***** Kutipan

Pocut Meurah Intan (1833-1937): Wanita dari Aceh yang Terlupakan
Dia dijuluki oleh belanda " Singa Betina".
Karena begitu garangnya beliau Ketika menikam 18 tentara Marsose Dengan hanya memakai Rencong.
Makamnya terletak di Tegalsari, Blora, Jawa Tengah., Belanda hampir menguasai seluruh Indonesia pada masa itu Namun, ada satu daerah yang masuk ke dalam bidikan mereka namun belum juga berhasil ditaklukkan, yaitu Aceh. Provinsi paling Barat Indonesia ini termasuk yang paling sulit dibuat tunduk, pelbagai perlawanan terus berlangsung, bahkan para bangsawan tak rela tanah kelahirannya jatuh ke tangan penjajah.
Di antara para pejuang, ada satu wanita yang sangat disegani oleh balatentara Belanda. Dia adalah Pocut Meurah Intan. Keberaniannya sampai membuat seorang komandan militer Belanda dari Jawa merasa kagum dan menghormatinya sebagai seorang pejuang.

**********
***** Materi yang Disediakan

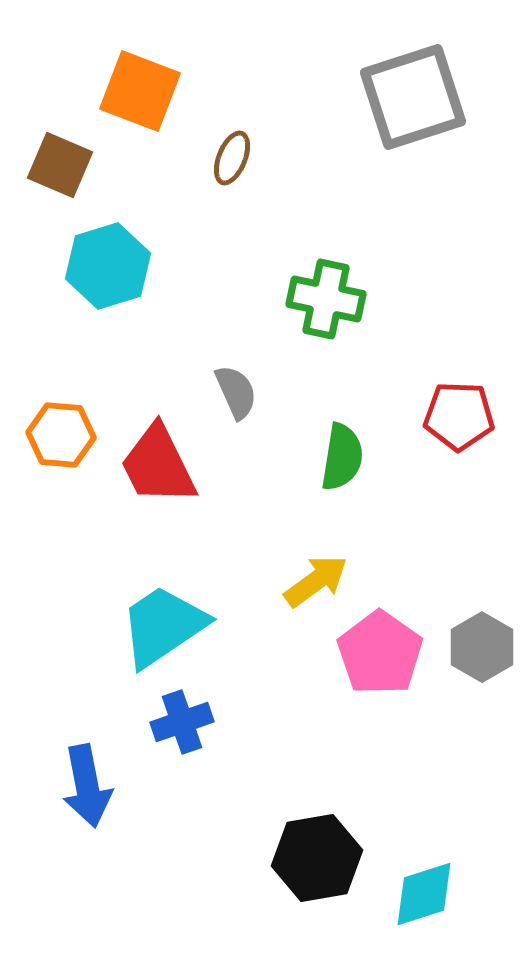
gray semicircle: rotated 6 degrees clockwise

**********

**Ketentuan Tugas**:
(A) Tuliskan ulang tanpa perubahan bagian kutipan tentang Pocut Meurah Intan, mulai dari "Pocut Meurah Intan (1833-1937): Wanita" terus ke bawah sampai "ke tangan penjajah.".
(B) Menurut kutipan tentang Pocut Meurah Intan, di mana letak makamnya?

**Jawaban Berurutan**:
(A)
Pocut Meurah Intan (1833-1937): Wanita dari Aceh yang Terlupakan
Dia dijuluki oleh belanda " Singa Betina".
Karena begitu garangnya beliau Ketika menikam 18 tentara Marsose Dengan hanya memakai Rencong.
Makamnya terletak di Tegalsari, Blora, Jawa Tengah., Belanda hampir menguasai seluruh Indonesia pada masa itu Namun, ada satu daerah yang masuk ke dalam bidikan mereka namun belum juga berhasil ditaklukkan, yaitu Aceh. Provinsi paling Barat Indonesia ini termasuk yang paling sulit dibuat tunduk, pelbagai perlawanan terus berlangsung, bahkan para bangsawan tak rela tanah kelahirannya jatuh ke tangan penjajah.

(B) Di Tegalsari, Blora, Jawa Tengah.